Chi ha amato Gaber non può non commuoversi leggendo questa bella testimonianza di Sandro Luporini, che con Gaber ha condiviso più di trent’anni di sodalizio artistico e personale.
E’ schivo Luporini, e il suo nome lo leggevamo solo nelle locandine degli spettacoli. Oppure lo scandiva Gaber, alla fine dei concerti, prima degli storici bis: “SANDRO LUPORINI!”
Oggi l’amico esce dal suo silenzio e parla, finalmente, non solo regalandoci quel Gaber che solo lui avrebbe potuto raccontare, ma soprattutto facendoci capire quanto profondo e intenso sia stato il loro legame. Senza Luporini non ci sarebbero stati il signor G. e tutte le esperienze musicali e teatrali, fino a “Non insegnate ai bambini”, ultimo struggente atto del percorso artistico di Gaber, ma anche del sodalizio Gaber Luporini.

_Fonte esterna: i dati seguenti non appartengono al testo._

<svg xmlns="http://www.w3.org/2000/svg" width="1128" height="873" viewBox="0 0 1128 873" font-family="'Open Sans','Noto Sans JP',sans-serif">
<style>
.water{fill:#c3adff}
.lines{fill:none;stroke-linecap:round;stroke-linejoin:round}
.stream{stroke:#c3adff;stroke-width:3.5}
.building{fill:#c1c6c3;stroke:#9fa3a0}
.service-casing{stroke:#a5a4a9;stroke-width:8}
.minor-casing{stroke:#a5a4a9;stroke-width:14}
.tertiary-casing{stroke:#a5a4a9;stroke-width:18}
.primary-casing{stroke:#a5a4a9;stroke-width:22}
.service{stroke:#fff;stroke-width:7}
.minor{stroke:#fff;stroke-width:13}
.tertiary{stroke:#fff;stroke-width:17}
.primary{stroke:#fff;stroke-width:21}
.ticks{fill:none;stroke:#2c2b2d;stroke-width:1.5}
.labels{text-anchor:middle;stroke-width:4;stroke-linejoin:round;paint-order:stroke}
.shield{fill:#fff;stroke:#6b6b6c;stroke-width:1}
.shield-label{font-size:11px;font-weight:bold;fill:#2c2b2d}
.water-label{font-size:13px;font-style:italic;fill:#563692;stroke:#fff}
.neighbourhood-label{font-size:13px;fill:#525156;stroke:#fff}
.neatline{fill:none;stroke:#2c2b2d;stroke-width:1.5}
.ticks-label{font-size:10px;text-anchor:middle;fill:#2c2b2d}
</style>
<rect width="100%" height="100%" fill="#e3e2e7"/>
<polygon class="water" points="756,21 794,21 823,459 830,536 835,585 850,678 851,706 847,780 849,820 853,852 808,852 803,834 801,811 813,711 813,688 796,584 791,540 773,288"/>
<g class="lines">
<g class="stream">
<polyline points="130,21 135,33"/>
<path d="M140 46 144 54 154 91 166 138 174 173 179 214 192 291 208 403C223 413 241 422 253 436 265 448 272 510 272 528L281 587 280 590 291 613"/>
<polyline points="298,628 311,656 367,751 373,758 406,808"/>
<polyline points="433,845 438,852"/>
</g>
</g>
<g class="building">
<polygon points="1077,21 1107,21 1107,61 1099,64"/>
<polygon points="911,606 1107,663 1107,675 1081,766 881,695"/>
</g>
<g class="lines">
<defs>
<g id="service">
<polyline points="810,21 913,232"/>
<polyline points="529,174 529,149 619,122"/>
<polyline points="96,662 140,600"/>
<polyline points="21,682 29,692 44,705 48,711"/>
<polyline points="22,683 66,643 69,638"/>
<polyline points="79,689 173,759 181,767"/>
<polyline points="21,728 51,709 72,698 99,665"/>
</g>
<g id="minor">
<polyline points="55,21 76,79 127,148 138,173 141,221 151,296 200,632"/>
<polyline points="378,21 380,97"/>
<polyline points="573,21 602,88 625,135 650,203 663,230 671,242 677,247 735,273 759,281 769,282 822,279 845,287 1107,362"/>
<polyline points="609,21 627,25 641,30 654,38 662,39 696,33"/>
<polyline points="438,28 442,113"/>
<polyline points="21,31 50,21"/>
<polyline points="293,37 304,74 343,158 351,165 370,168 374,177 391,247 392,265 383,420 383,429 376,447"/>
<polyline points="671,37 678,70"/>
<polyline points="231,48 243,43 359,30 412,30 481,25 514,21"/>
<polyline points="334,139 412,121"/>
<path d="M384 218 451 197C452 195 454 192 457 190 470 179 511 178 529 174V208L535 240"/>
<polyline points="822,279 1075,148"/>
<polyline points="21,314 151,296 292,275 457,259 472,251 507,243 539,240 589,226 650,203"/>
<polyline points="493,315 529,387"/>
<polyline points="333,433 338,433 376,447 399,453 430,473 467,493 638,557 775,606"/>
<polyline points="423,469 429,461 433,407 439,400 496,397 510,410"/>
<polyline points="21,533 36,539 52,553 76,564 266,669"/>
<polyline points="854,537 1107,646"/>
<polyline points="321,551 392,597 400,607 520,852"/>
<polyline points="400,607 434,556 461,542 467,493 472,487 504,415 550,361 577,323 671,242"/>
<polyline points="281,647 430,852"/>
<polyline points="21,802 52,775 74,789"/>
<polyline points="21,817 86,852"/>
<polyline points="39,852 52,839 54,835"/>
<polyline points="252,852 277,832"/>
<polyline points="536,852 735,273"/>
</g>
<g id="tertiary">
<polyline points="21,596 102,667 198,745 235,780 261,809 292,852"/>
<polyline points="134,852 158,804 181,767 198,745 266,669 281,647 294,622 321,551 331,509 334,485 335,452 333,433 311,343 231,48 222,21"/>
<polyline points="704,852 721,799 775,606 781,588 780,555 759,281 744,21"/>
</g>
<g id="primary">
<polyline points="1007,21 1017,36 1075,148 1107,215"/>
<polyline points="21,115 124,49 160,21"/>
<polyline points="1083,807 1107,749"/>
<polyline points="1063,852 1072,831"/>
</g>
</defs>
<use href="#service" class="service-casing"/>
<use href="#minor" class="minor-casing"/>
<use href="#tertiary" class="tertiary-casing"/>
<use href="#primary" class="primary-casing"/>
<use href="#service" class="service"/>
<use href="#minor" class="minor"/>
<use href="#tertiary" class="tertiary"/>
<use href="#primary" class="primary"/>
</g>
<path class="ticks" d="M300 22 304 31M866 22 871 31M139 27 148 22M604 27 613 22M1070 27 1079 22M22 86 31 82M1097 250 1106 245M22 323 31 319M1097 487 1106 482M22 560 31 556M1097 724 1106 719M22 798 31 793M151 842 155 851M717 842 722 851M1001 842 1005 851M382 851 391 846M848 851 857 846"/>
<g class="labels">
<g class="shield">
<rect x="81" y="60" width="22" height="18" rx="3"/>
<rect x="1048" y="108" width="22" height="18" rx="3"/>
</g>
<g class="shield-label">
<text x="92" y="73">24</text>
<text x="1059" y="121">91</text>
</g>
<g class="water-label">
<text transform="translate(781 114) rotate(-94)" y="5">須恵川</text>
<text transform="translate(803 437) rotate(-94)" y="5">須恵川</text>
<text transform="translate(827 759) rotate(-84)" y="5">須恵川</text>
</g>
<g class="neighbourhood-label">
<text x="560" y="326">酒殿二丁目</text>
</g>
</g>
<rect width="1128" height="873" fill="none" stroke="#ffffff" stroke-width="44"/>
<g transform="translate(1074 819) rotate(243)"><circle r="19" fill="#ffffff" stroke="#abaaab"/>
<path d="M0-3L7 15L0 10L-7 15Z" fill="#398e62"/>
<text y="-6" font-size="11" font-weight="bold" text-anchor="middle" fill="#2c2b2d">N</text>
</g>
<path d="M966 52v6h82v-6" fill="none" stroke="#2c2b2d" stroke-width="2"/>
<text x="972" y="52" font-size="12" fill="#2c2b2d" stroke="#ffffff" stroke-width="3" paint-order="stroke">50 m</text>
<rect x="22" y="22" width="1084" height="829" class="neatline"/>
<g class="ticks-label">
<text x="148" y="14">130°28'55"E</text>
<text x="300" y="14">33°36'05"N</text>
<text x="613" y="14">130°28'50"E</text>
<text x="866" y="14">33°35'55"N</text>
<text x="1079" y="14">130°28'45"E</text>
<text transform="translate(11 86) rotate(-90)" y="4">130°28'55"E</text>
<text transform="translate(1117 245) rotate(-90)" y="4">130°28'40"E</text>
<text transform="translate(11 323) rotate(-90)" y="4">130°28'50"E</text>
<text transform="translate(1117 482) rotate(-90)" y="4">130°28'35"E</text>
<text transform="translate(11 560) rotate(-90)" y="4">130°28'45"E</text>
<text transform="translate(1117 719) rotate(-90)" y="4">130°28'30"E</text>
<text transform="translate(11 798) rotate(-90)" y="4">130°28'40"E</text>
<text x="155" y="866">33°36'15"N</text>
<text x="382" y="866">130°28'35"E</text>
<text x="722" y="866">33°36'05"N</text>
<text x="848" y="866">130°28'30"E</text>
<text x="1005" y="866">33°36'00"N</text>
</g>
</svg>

Per tutto il libro ho avuto la sensazione di sentir parlare Gaber: ogni frase sembra scritta per essere letta da lui. Leggendo il libro si capisce bene perché. Gaber e Luporini non sono stati rispettivamente il musicista e il paroliere dei loro lavori, ma ciascun lavoro è nato da un dialogo intenso tra i due, fino a diventare il frutto di una voce sola.
Una voce sempre presente a commentare gli anni difficili della nostra storia, una voce libera dai condizionamenti e dalle appartenenze, anche a costo di pesanti critiche.
Così, noi che siamo cresciuti assieme al signor G., mentre ripercorriamo la storia del Teatro Canzone, riviviamo anche la storia della nostra vita, e il malessere esistenziale di fronte a un mondo che ci piace sempre meno è stato anche il nostro malessere.
Chi cerca in questo libro il Gaber privato, rimarrà deluso. La riservatezza che ha caratterizzato la vita di Gaber è la stessa del suo amico Luporini. Ci concede solo qualche tenera incursione: Gaber con le Clark in spiaggia, e con il cappotto al ristorante in riva al mare in giugno, “per via degli spifferi”. E poi si ferma, con delicato pudore, di fronte alla malattia.
A me, e a tanti come me che c’eravamo, rimane un rimpianto: non aver fatto in tempo a condividere con i nostri figli gli spettacoli di Gaber, e sono tanti i ragazzi che avrebbero voluto esserci. Forse è anche per questo che nel libro Luporini immagina di raccontare il suo Gaber a un giovane, Lorenzo.
Degli spettacoli sono rimaste pochissime tracce, come lo stesso Luporini lamenta, chiedendosi lui per primo come mai non abbiano mai pensato di filmarli. Ma forse è meglio così. La magia rimane nei nostri ricordi e in parte la ritroviamo leggendo questo libro.
Io ricorderò i bis. Era un momento speciale: terminato lo spettacolo, Gaber tornava sul palcoscenico, le luci rimanevano accese, lui prendeva la chitarra e, stanco e sudato, cantava le canzoni più amate, trasformando il teatro nel luogo di una festa tra amici. Ogni volta ci faceva credere che era lì solo per quella sera, solo per noi. Grazie Gaber. Grazie Luporini.